### [TASK DESCRIPTION]
List every line from the start of the records through the line containing "export const myFeature" as a numbered list, leaving out blank lines.

begin

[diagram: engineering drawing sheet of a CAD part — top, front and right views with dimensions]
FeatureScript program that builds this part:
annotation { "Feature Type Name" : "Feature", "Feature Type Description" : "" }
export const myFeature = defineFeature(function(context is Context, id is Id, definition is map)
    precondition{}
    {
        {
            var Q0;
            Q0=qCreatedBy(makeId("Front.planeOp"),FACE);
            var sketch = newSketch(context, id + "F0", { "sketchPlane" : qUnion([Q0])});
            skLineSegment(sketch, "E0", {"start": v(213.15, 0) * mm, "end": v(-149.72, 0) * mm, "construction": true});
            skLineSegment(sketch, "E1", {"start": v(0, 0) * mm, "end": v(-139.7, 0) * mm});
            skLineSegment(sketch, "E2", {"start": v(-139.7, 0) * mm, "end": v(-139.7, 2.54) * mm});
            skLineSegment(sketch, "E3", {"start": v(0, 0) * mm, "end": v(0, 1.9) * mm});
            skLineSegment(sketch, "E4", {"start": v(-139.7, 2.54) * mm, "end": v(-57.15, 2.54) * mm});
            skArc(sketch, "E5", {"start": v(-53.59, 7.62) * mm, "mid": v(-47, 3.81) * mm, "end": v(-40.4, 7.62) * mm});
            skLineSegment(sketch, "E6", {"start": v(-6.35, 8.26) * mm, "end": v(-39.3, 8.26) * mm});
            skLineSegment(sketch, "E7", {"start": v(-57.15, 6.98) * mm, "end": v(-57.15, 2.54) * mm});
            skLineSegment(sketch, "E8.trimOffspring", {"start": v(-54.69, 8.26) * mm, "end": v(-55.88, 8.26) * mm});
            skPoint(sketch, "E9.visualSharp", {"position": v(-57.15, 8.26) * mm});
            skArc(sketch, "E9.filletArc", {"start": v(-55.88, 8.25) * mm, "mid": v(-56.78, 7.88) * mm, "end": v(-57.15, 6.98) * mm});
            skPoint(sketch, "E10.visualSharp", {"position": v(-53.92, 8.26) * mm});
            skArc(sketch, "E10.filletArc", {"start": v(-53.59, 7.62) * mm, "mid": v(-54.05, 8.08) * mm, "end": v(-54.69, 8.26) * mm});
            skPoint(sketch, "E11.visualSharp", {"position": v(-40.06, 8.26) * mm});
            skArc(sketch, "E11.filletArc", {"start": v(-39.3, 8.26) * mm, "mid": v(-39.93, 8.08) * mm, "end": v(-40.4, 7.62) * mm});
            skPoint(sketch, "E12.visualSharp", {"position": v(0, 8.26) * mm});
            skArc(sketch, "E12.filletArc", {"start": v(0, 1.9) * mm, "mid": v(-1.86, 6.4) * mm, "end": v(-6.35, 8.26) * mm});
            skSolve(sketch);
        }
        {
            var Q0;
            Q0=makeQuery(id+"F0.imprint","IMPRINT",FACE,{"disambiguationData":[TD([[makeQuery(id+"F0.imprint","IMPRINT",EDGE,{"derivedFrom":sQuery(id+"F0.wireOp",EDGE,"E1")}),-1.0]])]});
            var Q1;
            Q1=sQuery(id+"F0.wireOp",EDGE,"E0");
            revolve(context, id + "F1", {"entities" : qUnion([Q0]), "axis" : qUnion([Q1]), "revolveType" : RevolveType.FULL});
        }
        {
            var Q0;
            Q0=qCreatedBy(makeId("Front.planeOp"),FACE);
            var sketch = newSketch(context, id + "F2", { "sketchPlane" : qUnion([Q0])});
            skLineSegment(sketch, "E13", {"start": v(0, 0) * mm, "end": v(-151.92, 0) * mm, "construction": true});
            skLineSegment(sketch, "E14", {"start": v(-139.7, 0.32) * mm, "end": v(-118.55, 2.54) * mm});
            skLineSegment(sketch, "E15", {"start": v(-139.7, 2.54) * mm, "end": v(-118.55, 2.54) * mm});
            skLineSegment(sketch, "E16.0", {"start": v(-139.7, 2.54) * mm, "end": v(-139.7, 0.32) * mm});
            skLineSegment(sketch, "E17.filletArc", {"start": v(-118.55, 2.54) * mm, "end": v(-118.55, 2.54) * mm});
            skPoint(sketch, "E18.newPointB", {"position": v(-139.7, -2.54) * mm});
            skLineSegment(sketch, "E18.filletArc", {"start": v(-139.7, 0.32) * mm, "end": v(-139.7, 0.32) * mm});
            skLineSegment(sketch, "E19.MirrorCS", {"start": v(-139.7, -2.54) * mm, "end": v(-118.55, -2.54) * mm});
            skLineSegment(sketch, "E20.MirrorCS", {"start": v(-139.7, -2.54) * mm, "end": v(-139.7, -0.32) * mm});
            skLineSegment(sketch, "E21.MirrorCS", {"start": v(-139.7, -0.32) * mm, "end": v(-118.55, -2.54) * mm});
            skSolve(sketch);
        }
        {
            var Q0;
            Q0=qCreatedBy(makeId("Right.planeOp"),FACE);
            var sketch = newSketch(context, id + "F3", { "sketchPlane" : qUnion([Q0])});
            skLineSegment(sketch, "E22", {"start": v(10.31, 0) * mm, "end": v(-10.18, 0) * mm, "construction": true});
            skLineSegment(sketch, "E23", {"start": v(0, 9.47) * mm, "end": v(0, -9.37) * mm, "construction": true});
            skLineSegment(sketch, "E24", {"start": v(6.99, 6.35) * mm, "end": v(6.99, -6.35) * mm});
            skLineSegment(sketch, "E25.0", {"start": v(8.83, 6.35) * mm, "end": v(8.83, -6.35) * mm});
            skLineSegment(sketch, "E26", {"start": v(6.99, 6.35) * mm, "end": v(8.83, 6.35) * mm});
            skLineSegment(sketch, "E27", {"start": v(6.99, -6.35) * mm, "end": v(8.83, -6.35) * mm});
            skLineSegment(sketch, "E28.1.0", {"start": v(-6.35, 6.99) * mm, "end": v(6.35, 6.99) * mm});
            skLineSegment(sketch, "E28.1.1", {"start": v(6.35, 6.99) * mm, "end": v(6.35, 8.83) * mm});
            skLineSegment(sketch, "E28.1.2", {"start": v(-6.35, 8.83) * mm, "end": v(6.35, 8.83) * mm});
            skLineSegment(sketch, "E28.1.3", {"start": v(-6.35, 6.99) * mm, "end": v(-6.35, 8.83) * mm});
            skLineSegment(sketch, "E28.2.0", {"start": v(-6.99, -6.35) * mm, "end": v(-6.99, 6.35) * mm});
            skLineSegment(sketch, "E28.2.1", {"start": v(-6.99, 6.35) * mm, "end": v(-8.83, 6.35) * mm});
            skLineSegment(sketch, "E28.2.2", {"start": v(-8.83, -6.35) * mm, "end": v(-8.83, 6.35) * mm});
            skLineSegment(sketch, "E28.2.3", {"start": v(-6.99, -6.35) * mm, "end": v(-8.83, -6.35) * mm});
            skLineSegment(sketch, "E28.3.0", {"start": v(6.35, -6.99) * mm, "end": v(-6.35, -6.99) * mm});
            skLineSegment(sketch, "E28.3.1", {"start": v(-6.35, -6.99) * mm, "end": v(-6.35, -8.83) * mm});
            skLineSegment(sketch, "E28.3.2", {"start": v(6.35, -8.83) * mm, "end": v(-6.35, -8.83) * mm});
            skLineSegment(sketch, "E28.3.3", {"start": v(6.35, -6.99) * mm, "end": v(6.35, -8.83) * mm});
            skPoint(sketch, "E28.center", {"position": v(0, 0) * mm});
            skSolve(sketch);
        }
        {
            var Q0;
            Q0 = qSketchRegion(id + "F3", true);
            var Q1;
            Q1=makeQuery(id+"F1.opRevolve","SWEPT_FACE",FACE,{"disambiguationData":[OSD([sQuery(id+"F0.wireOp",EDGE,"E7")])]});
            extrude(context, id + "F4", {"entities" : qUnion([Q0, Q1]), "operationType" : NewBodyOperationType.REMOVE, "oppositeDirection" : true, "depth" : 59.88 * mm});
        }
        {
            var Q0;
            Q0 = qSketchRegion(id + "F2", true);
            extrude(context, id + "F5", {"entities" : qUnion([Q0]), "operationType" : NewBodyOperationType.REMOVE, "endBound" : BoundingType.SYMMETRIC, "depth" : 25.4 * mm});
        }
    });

end

### [FINAL RESULT]
1. [diagram: engineering drawing sheet of a CAD part — top, front and right views with dimensions]
2. FeatureScript program that builds this part:
3. annotation { "Feature Type Name" : "Feature", "Feature Type Description" : "" }
4. export const myFeature = defineFeature(function(context is Context, id is Id, definition is map)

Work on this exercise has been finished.